Stavolta l’Italia sembrava voler reagire per non farsi ancora calpestare in Europa dai Paesi più influenti. Il ministro degli Esteri, Gianfranco Fini, e i principali gruppi italiani dell’Europarlamento hanno dichiarato di voler tutelare il Mezzogiorno e la lingua nazionale. Ma Berlusconi ieri ha frenato sulla difesa dell’italiano nell’Ue. E resta il declino del «sistema Paese», che è evidente ed è stato caratterizzato dall’assenza di un «gioco di squadra» dell’apparato politico-governativo e istituzionale-burocratico. La litigiosità tra maggioranza e opposizione ha prodotto rovinosi autogol, come lo stop della nomina di tre magistrati italiani all’antifrode Olaf di Bruxelles: ordinato dal ministro Roberto Castelli, non dall’asse franco-tedesco.
In questo contesto le penalizzazioni contro l’Italia sono dilagate. Vanno dall’idioma all’assegnazione degli incarichi importanti. Vari eurocrati sostengono che il «Regolamento n.1» considera ufficiali tutte le lingue dei Paesi membri. L’uso nella Commissione di solo tre delle lingue dei quattro Stati più grandi si sarebbe consolidato per esigenze pratiche (francese e inglese) e per accontentare il governo più influente (tedesco). Ne è scaturito un vantaggio competitivo per gli eurocrati francesi, britannici e tedeschi in un’attività dove è decisivo anche scrivere. Oggi tutta la documentazione della Commissione è diffusa in inglese, francese e tedesco. Una disposizione consente ulteriori traduzioni, ma per un numero minimo di pagine. Pertanto gli atti in italiano e nelle altre lingue minori sono spesso sintesi incomplete. Perfino i bandi di gara comunitari possono escludere «a priori» le imprese italiane che non hanno accesso a un adeguato apparato di traduzione.

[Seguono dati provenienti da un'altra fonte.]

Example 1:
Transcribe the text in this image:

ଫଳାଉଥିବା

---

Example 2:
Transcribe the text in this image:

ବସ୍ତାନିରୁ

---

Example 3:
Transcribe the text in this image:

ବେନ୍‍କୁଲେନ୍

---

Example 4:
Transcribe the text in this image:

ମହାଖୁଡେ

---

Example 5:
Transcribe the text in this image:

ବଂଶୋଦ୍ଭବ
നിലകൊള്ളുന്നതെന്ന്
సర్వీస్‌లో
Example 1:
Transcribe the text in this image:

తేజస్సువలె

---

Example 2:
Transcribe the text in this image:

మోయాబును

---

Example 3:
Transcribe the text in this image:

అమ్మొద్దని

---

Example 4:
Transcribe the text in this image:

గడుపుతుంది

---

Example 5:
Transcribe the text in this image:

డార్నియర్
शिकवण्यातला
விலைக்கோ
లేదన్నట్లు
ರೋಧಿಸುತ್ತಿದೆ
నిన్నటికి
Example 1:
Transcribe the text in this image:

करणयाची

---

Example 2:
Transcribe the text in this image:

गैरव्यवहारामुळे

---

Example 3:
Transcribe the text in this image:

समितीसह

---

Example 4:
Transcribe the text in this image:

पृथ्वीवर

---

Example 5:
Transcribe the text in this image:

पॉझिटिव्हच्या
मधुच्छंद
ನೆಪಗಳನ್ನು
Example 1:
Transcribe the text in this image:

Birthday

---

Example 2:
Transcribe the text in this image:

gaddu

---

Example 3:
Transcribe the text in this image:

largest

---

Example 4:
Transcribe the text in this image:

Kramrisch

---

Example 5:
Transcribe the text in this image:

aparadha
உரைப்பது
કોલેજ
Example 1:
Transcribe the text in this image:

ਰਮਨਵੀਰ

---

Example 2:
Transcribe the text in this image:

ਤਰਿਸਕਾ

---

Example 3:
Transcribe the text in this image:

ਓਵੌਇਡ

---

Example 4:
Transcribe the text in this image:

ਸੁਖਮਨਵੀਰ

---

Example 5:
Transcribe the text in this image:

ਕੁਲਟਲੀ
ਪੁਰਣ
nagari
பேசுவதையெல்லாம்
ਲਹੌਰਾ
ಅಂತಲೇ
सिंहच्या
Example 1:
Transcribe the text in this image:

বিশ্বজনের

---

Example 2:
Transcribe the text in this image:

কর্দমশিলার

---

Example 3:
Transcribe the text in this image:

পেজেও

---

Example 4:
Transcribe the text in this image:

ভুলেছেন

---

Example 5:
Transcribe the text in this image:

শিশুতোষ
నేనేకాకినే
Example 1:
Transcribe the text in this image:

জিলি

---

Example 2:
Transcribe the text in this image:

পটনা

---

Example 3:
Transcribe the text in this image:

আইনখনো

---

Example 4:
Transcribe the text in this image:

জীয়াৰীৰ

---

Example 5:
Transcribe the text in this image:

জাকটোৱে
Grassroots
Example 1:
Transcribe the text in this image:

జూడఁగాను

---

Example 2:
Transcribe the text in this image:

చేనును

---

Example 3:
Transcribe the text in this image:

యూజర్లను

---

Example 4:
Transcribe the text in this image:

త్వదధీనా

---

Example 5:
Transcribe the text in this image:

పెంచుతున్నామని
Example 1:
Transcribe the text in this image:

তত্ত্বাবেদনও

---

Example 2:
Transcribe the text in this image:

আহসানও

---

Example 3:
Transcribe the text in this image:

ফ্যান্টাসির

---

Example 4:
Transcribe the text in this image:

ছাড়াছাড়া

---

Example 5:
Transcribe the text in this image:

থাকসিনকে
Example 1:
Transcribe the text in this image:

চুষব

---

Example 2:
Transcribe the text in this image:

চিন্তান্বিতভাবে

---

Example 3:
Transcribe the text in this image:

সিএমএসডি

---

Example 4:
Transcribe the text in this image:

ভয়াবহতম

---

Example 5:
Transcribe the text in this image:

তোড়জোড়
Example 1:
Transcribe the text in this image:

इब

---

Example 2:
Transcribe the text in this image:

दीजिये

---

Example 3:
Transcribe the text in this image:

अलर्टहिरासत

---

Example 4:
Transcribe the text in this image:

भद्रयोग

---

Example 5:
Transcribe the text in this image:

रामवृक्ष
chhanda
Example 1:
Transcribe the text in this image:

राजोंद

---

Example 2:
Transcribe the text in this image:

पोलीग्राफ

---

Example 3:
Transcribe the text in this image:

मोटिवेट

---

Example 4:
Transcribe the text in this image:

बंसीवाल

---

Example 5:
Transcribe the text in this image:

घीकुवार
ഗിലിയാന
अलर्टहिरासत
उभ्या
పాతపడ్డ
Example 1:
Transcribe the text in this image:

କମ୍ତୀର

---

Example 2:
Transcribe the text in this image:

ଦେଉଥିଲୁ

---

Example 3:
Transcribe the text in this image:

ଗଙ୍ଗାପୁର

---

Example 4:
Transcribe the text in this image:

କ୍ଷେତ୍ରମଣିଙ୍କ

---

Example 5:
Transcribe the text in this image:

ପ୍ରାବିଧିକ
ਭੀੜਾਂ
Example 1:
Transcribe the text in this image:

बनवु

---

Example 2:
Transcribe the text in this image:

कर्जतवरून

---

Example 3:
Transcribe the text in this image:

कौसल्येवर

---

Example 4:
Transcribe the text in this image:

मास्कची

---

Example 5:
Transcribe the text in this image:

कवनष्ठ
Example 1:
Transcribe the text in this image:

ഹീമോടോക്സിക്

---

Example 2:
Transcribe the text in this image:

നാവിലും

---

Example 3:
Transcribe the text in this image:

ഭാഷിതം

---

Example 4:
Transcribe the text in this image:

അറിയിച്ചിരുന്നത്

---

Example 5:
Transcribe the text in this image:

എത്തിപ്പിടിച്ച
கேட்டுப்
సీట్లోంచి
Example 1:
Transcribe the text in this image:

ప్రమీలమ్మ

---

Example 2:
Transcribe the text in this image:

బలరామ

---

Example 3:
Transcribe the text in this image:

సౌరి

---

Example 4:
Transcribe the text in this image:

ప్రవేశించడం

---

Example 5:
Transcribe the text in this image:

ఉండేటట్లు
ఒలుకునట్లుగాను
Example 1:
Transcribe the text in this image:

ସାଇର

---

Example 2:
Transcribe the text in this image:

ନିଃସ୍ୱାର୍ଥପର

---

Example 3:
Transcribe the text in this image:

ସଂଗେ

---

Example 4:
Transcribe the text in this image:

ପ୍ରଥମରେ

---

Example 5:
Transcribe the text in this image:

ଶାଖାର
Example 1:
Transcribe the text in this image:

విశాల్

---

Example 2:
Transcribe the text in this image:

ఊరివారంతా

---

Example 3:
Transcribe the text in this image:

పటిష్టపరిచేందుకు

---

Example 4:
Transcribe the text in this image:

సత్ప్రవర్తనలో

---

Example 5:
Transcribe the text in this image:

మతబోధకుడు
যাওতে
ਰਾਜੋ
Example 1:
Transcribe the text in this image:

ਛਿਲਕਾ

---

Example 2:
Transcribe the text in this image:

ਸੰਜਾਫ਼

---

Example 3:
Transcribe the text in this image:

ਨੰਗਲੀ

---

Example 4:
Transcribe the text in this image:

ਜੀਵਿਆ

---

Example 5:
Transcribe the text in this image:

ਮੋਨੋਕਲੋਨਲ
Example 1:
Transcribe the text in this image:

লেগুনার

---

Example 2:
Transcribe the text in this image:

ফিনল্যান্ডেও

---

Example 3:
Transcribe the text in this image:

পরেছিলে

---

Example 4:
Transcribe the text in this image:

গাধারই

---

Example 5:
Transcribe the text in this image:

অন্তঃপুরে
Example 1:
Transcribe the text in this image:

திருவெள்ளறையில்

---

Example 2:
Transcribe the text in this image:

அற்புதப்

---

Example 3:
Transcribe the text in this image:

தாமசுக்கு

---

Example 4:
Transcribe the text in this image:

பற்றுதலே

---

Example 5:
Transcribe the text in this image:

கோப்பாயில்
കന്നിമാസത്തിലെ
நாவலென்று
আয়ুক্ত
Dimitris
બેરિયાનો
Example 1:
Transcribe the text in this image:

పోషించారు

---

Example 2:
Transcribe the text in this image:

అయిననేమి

Quando a Bruxelles c’erano Romano Prodi nel ruolo più prestigioso (presidente) e Mario Monti in quello di maggior potere (Antitrust), l’Italia sembrava rilanciata. A livello direttivo, però, ha continuato a perdere terreno. Le hanno tolto le importanti direzioni generali dell’Economia e dell’Industria, passate ai tedeschi (che hanno anche Mercato interno, Controllo finanziario e Olaf). In cambio ne è arrivata una di seconda fascia (Società dell’Informazione), una dimezzata (la Sviluppo privata dei fondi per la cooperazione) e una marginale (Servizio interpreti). L’Italia vanta anche un condirettore di fatto senza superiore, ma segue l’Allargamento (ormai quasi tutto avvenuto). La Francia controlla Servizio giuridico, Energia e trasporti, Affari sociali, Fiscalità . I britannici dirigono Antitrust, Affari regionali, Giustizia, Sanità e protezione dei consumatori. Perfino la Spagna ha maggiore peso dell’Italia (Relazioni estere, Agricoltura e Bilancio). Nei gabinetti dei commissari ormai l’unico capo italiano è con Franco Frattini, responsabile della Giustizia. Questo portafoglio è stato offerto al governo Berlusconi dopo il rifiuto della Francia, che ha preferito i Trasporti (in aggiunta alla presidenza della Banca centrale europea). La Germania ha in Günter Verhugen il supervisore della politica economico-industriale della Commissione. La Gran Bretagna, che non è nemmeno nell’euro, cura il Commercio estero. La Spagna somma gli Affari economici, la politica estera del Consiglio e la presidenza dell’Europarlamento. Qui i leader dei principali gruppi politici sono due tedeschi (Ppe e Pse), un britannico (liberali), un franco-tedesco (verdi) e un francese (comunisti). Per trovare italiani bisogna scendere ai co-presidenti di verdi e destra e al vertice di commissioni parlamentari secondarie (Sviluppo, Giuridica, Affari sociali e Trasporti). In compenso all’Europarlamento, alla Commissione o al Consiglio si incontrano tanti uscieri italiani.